_Provided data_

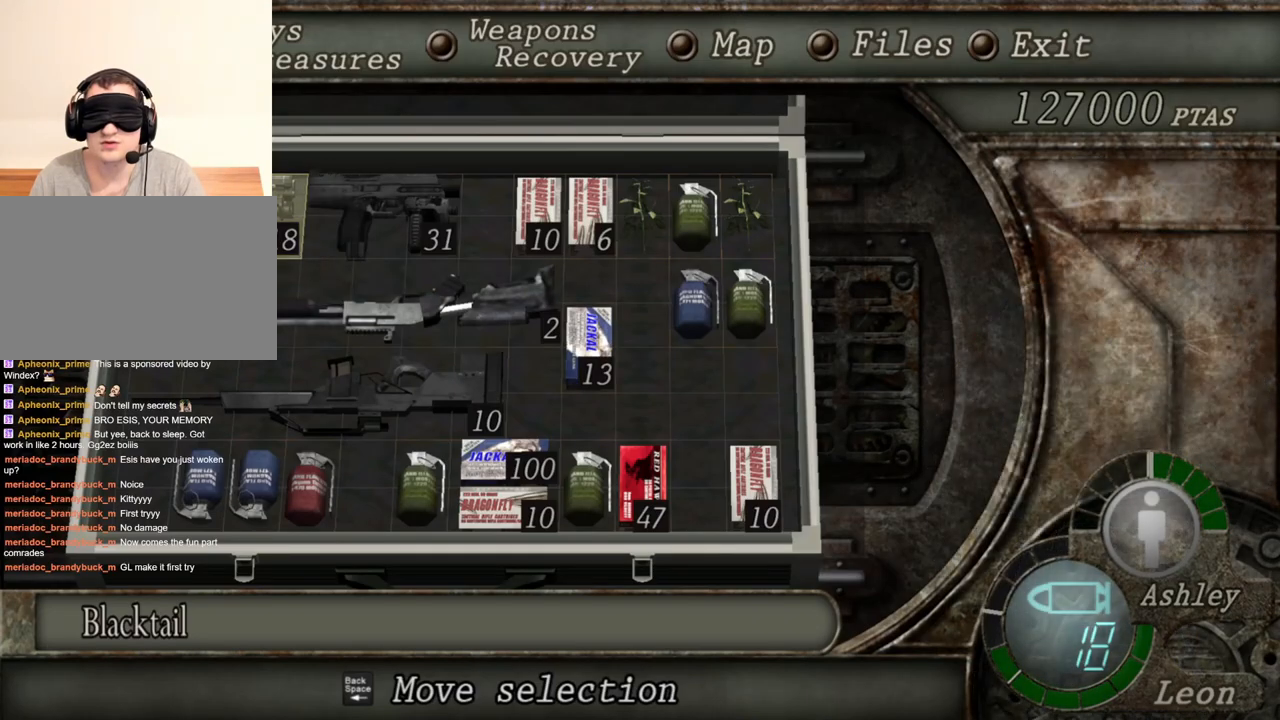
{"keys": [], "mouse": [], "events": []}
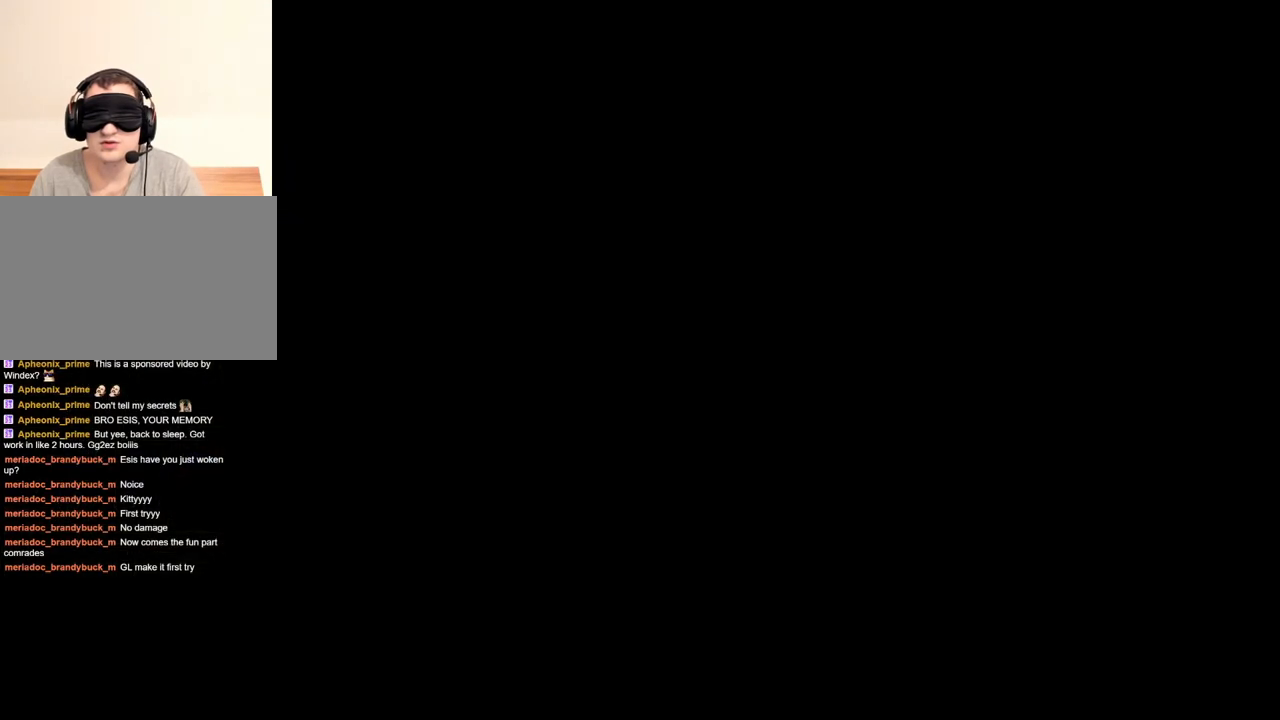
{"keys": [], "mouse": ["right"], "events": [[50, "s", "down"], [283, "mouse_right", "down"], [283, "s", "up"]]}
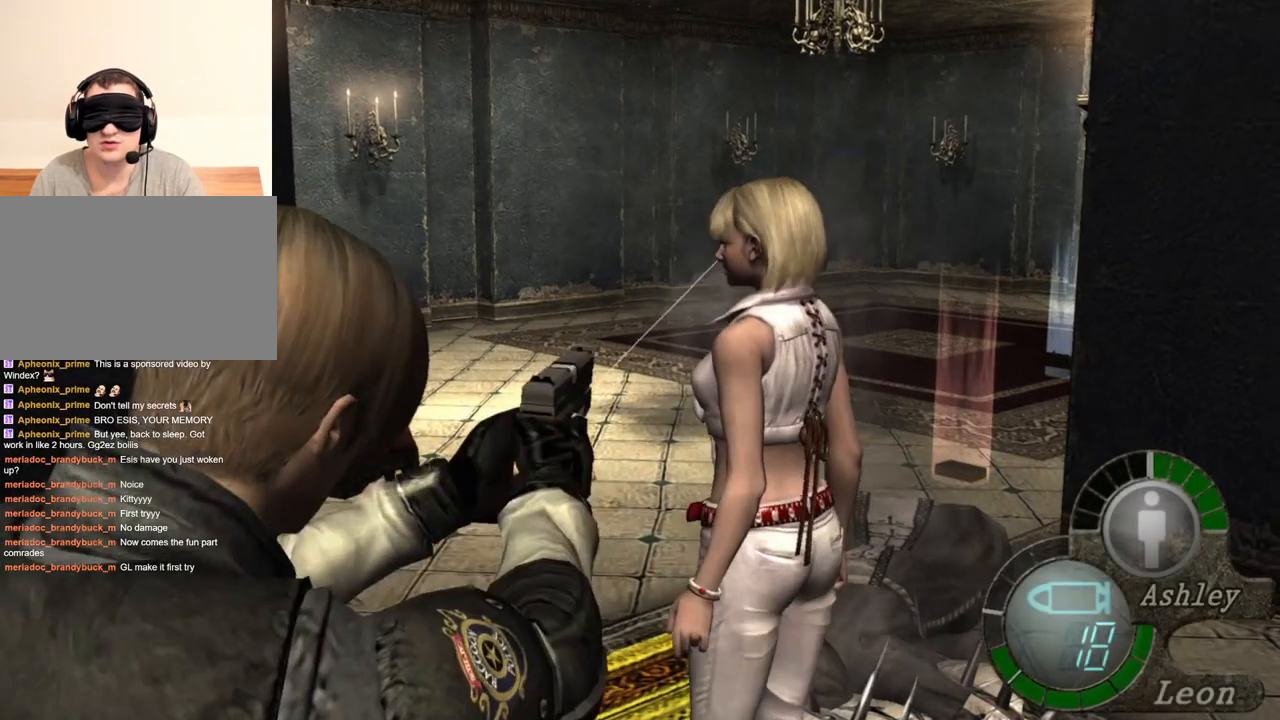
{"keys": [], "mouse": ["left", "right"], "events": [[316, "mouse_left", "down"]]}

_Exercise goal_
Print the listing exactly, minus any pictures.

_Solution to the problem_
{"keys": [], "mouse": [], "events": []}
{"keys": [], "mouse": ["right"], "events": [[50, "s", "down"], [283, "mouse_right", "down"], [283, "s", "up"]]}
{"keys": [], "mouse": ["left", "right"], "events": [[316, "mouse_left", "down"]]}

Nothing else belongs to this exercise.